Leinster 15 Ulster 3:Tries either side of half-time from Rob Kearney and Jamie Heaslip set Leinster on their way to victory over Ulster in a fast-paced festive derby at the RDS. The European champions made it 10 straight Magners League wins at their Dublin base, with the result moving them back to the top of the league table.
Ulster fielded an understrength team, with Grand Slam winners Paddy Wallace, Tom Court and Stephen Ferris rested as part of the IRFU Player Management Programme, while Willie Faloon replaced late cry-off David Pollock at openside flanker.
Leinster, meanwhile, had most of their frontliners on show, with CJ van der Linde and Nathan Hines the only absentees from the team that comfortably beat the Scarlets last weekend in the Heineken Cup.
In a frenetic start, Ulster’s debutant full-back Jamie Smith took two good early catches to settle his nerves and lock Dan Tuohy carried well for the visitors who were gunning for their first away win over Leinster in ten years.
Buoyed by their back-to-back European demolitions of the Scarlets, Leinster turned down their first kickable penalty in search of an early try but Ulster’s aggressive defence kept them out and a straight-on penalty from Shaun Berne opened the scoring on ten minutes.
Berne’s opposite number, Niall O’Connor, failed to punish Sean O’Brien for a stray boot at a ruck and Ulster blindside flanker Thomas Anderson received a harsh sin-binning after he was adjudged to have gone over the top of a ruck after a hack through from Isaac Boss.

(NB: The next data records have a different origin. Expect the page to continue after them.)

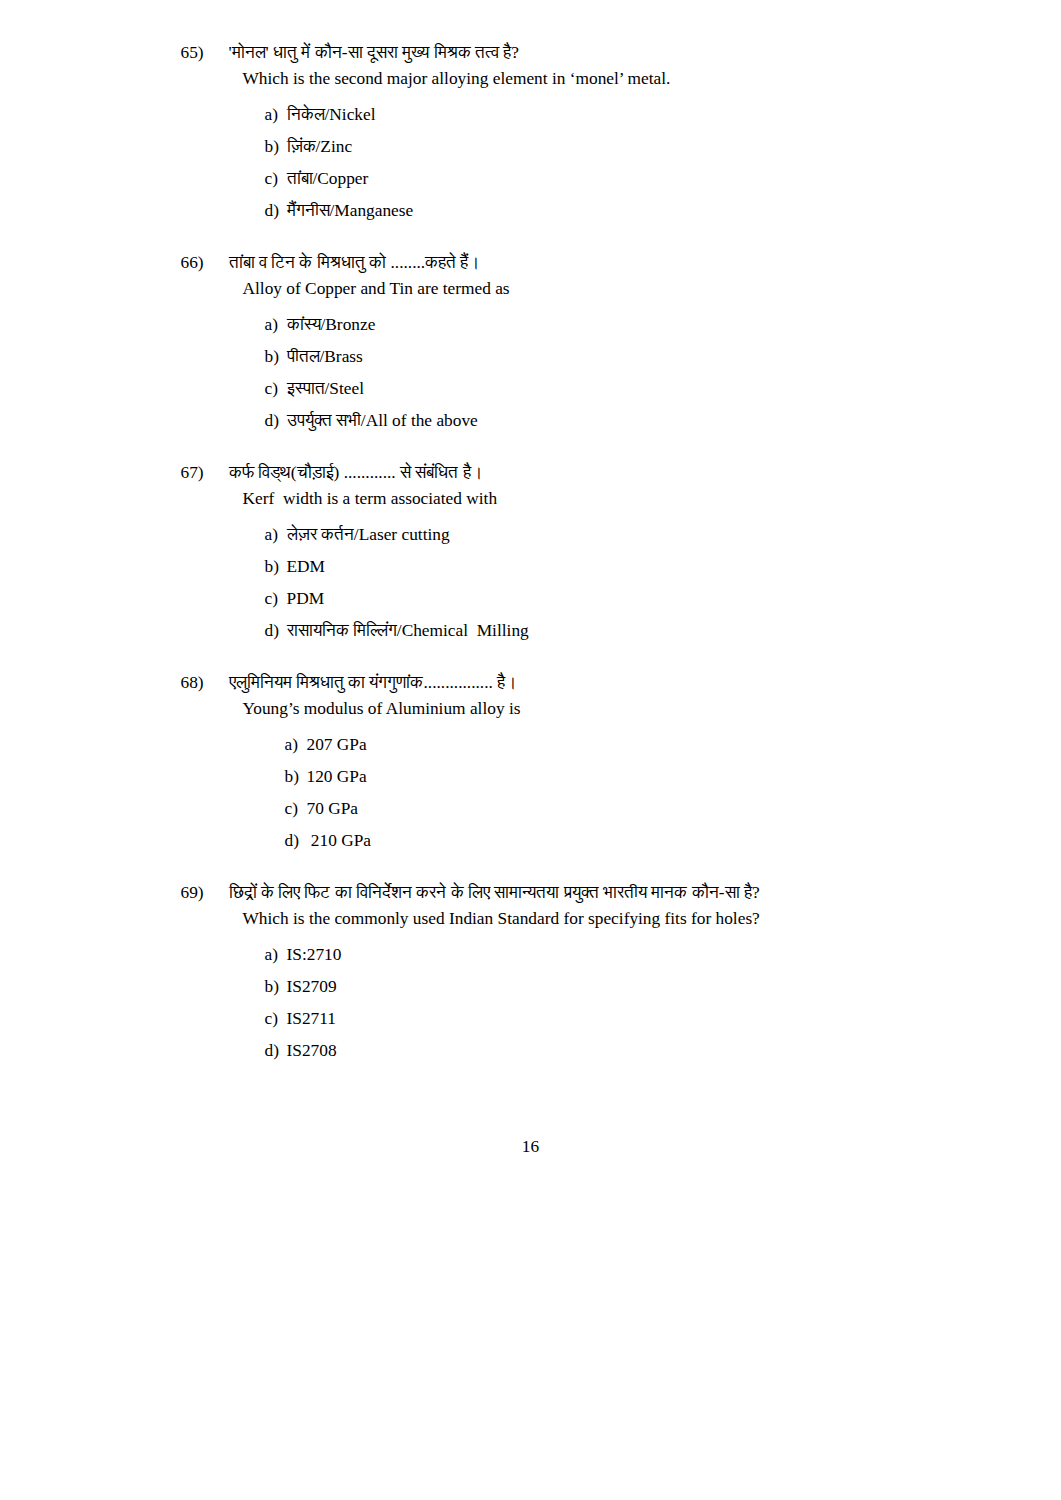65) 'मोनल' धातु में कौन-सा दूसरा मुख्य मिश्रक तत्व है? Which is the second major alloying element in ‘monel’ metal.
a) निकेल/Nickel
b) ज़िंक/Zinc
c) तांबा/Copper
d) मैंगनीस/Manganese
66) तांबा व टिन के मिश्रधातु को ........कहते हैं। Alloy of Copper and Tin are termed as
a) कांस्य/Bronze
b) पीतल/Brass
c) इस्पात/Steel
d) उपर्युक्त सभी/All of the above
67) कर्फ विड्थ(चौड़ाई) ............ से संबंधित है। Kerf width is a term associated with
a) लेज़र कर्तन/Laser cutting
b) EDM
c) PDM
d) रासायनिक मिल्लिंग/Chemical Milling
68) एलुमिनियम मिश्रधातु का यंगगुणांक................ है। Young’s modulus of Aluminium alloy is
a) 207 GPa
b) 120 GPa
c) 70 GPa
d) 210 GPa
69) छिद्रों के लिए फिट का विनिर्देशन करने के लिए सामान्यतया प्रयुक्त भारतीय मानक कौन-सा है? Which is the commonly used Indian Standard for specifying fits for holes?
a) IS:2710
b) IS2709
c) IS2711
d) IS2708
16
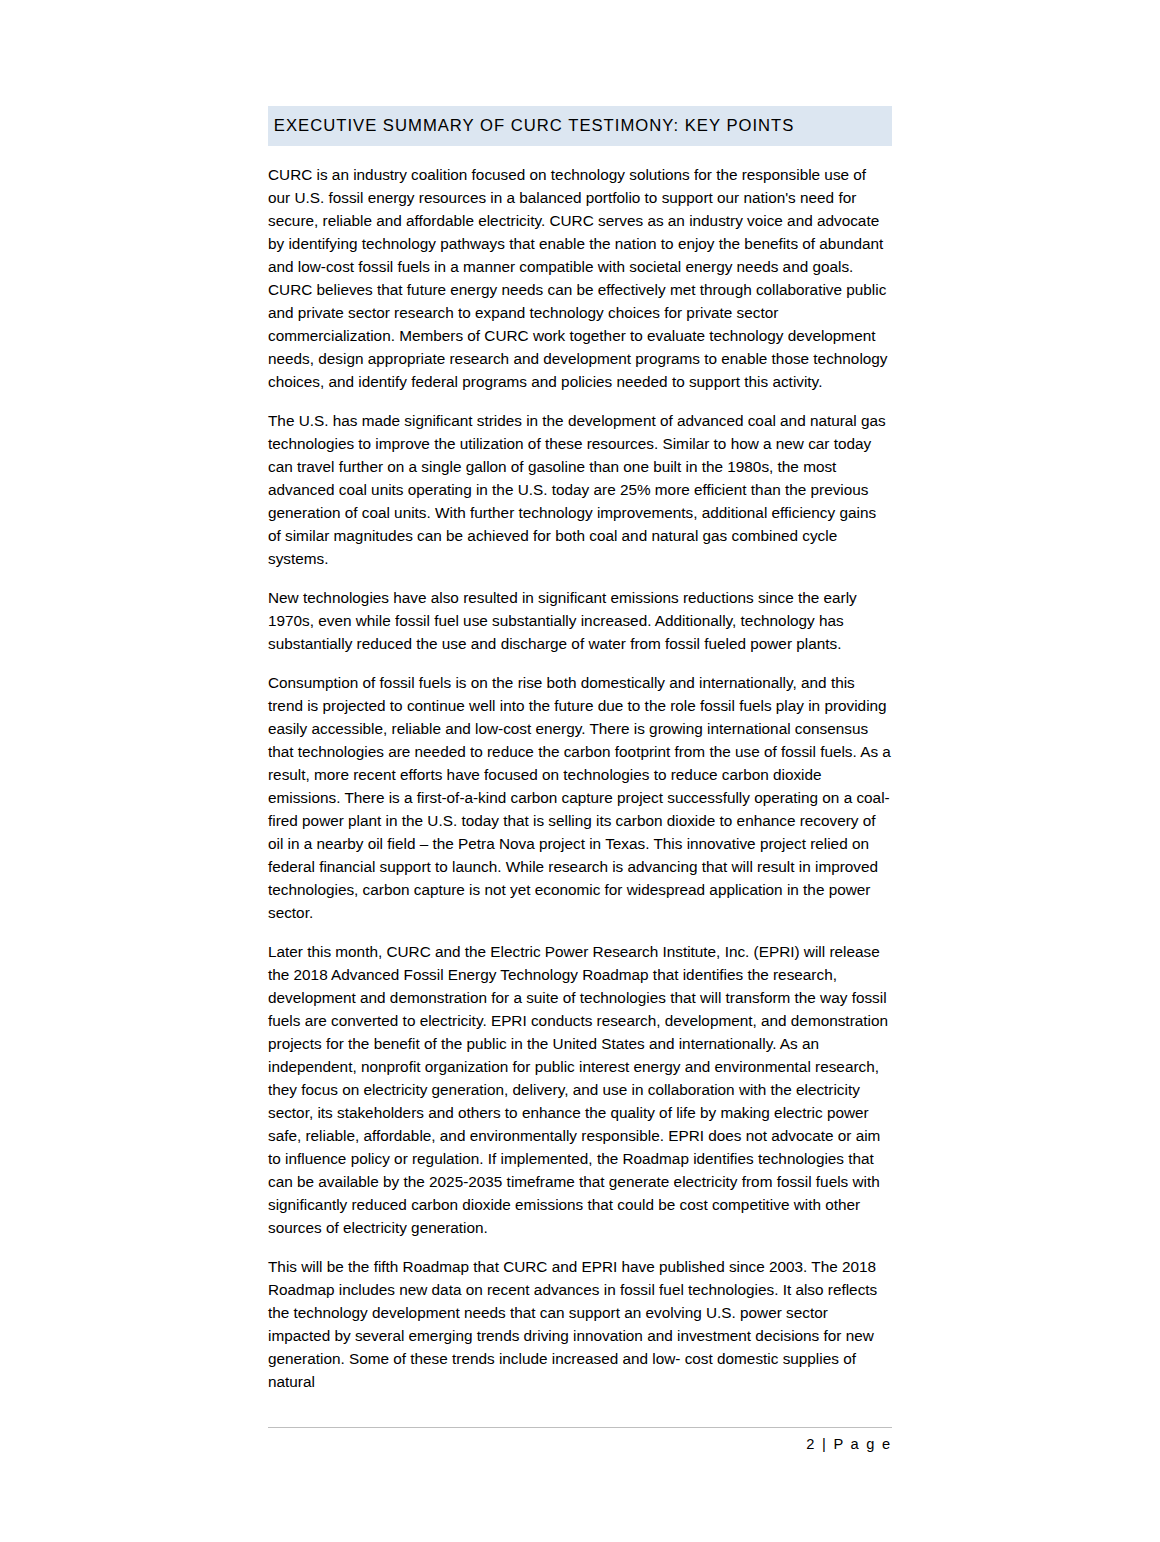Executive Summary of CURC Testimony: Key Points
CURC is an industry coalition focused on technology solutions for the responsible use of our U.S. fossil energy resources in a balanced portfolio to support our nation's need for secure, reliable and affordable electricity. CURC serves as an industry voice and advocate by identifying technology pathways that enable the nation to enjoy the benefits of abundant and low-cost fossil fuels in a manner compatible with societal energy needs and goals. CURC believes that future energy needs can be effectively met through collaborative public and private sector research to expand technology choices for private sector commercialization. Members of CURC work together to evaluate technology development needs, design appropriate research and development programs to enable those technology choices, and identify federal programs and policies needed to support this activity.
The U.S. has made significant strides in the development of advanced coal and natural gas technologies to improve the utilization of these resources. Similar to how a new car today can travel further on a single gallon of gasoline than one built in the 1980s, the most advanced coal units operating in the U.S. today are 25% more efficient than the previous generation of coal units. With further technology improvements, additional efficiency gains of similar magnitudes can be achieved for both coal and natural gas combined cycle systems.
New technologies have also resulted in significant emissions reductions since the early 1970s, even while fossil fuel use substantially increased. Additionally, technology has substantially reduced the use and discharge of water from fossil fueled power plants.
Consumption of fossil fuels is on the rise both domestically and internationally, and this trend is projected to continue well into the future due to the role fossil fuels play in providing easily accessible, reliable and low-cost energy. There is growing international consensus that technologies are needed to reduce the carbon footprint from the use of fossil fuels. As a result, more recent efforts have focused on technologies to reduce carbon dioxide emissions. There is a first-of-a-kind carbon capture project successfully operating on a coal-fired power plant in the U.S. today that is selling its carbon dioxide to enhance recovery of oil in a nearby oil field – the Petra Nova project in Texas. This innovative project relied on federal financial support to launch. While research is advancing that will result in improved technologies, carbon capture is not yet economic for widespread application in the power sector.
Later this month, CURC and the Electric Power Research Institute, Inc. (EPRI) will release the 2018 Advanced Fossil Energy Technology Roadmap that identifies the research, development and demonstration for a suite of technologies that will transform the way fossil fuels are converted to electricity. EPRI conducts research, development, and demonstration projects for the benefit of the public in the United States and internationally. As an independent, nonprofit organization for public interest energy and environmental research, they focus on electricity generation, delivery, and use in collaboration with the electricity sector, its stakeholders and others to enhance the quality of life by making electric power safe, reliable, affordable, and environmentally responsible. EPRI does not advocate or aim to influence policy or regulation. If implemented, the Roadmap identifies technologies that can be available by the 2025-2035 timeframe that generate electricity from fossil fuels with significantly reduced carbon dioxide emissions that could be cost competitive with other sources of electricity generation.
This will be the fifth Roadmap that CURC and EPRI have published since 2003. The 2018 Roadmap includes new data on recent advances in fossil fuel technologies. It also reflects the technology development needs that can support an evolving U.S. power sector impacted by several emerging trends driving innovation and investment decisions for new generation. Some of these trends include increased and low- cost domestic supplies of natural
2 | P a g e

But Ulster showed great resilience while a man down — they backed themselves in seven-man scrum situations — and the game continued at a high pace with midfield breaks from Stan Wright and Simon Danielli almost setting up tries.
Leinster replacement Mike Ross was pinged for a needless offside and O’Connor converted the resulting kick to briefly level the tie, only for man-of-the-match Kearney to break the try deadlock five minutes before the break.
Gordon D’Arcy made the score with a neat step and sweetly-delivered offload out of contact and Kearney raced onto the pass on the 22 to outstrip the cover and ease over under the posts. Berne’s conversion made it 10-3 at half-time.
Ulster’s defence slipped up again six minutes into the second half when Kearney battled to gather his own garryowen inside the visitors’ half and deftly passed to the supporting Heaslip, who swatted Smith away with a powerful hand-off and galloped over to the left of the posts.
Berne failed to add the conversion and Leinster struggled thereafter to carve out further try-scoring opportunities. It was Ulster who looked more threatening in the closing half-hour and they really should have garnered a losing bonus point.
As Leinster fell off the boil, Ulster were in desperate need of some better execution. The best of their chances came in the dying minutes when Shiels raced into space, and had Danielli held his pass out to the left touchline, a try looked certain.